## DESCRIPTION OF THE TASK
Please reproduce the part of the ERA5 data discussion starting with "My initial reaction" and going on through "it go faster.", word for word.

My initial reaction is that I think one of the reasons you're seeing a hypertable being slower is almost certainly that it creates an index on the timestamp column by default. You don't have an index on your standard table which lets it go faster.
You can use create_hypertable with create_default_indexes=>false to skip creating the index, or you can just drop the index before you ingest data. You'll eventually want that index - but it's best created after ingestion in a one-shot load like this.
I'd also be interested in how the HDD you're reading data from is holding up in some of the highly parallel setups?
Most weather and climate datasets - including ERA5 - are highly structured on regular latitude-longitude grids. Even if you were solely doing timeseries analyses for specific locations plucked from this grid, the strength of this sort of dataset is its intrinsic spatiotemporal structure and context, and it makes very little sense to completely destroy the dataset's structure unless you were solely and exclusively to extract point timeseries. And even then, you'd probably want to decimate the data pretty dramatically, since there is very little use case for, say, a point timeseries of surface temperature in the middle of the ocean!
The vast majority of research and operational applications of datasets like ERA5 are probably better suited by leveraging cloud-optimized replicas of the original dataset, such as ARCO-ERA5 published on the Google Public Datasets program [1]. These versions of the dataset preserve the original structure, and chunk it in ways that are amenable to massively parallel access via cloud storage. In almost any case I've encountered in my career, a generically chunked Zarr-based archive of a dataset like this will be more than performant enough for the majority of use cases that one might care about.

## STUDY MATERIAL
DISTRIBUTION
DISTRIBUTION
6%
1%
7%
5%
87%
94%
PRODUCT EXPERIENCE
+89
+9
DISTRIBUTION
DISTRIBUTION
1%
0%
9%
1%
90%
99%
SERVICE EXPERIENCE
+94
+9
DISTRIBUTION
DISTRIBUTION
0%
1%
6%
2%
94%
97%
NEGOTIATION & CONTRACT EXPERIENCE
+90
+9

---

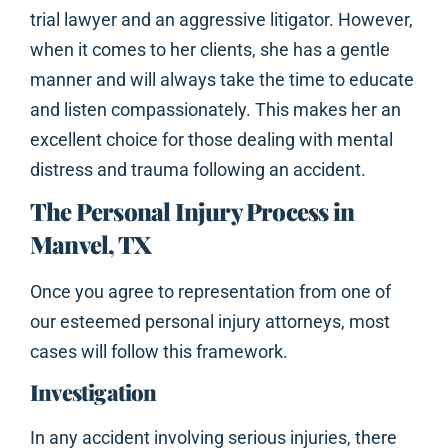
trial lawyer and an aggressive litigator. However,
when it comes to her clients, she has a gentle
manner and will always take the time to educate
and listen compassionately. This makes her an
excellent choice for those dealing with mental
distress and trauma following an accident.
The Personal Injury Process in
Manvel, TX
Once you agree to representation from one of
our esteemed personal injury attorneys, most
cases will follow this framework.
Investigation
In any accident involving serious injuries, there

## RESPONSE FOR THIS EXERCISE
My initial reaction is that I think one of the reasons you're seeing a hypertable being slower is almost certainly that it creates an index on the timestamp column by default. You don't have an index on your standard table which lets it go faster.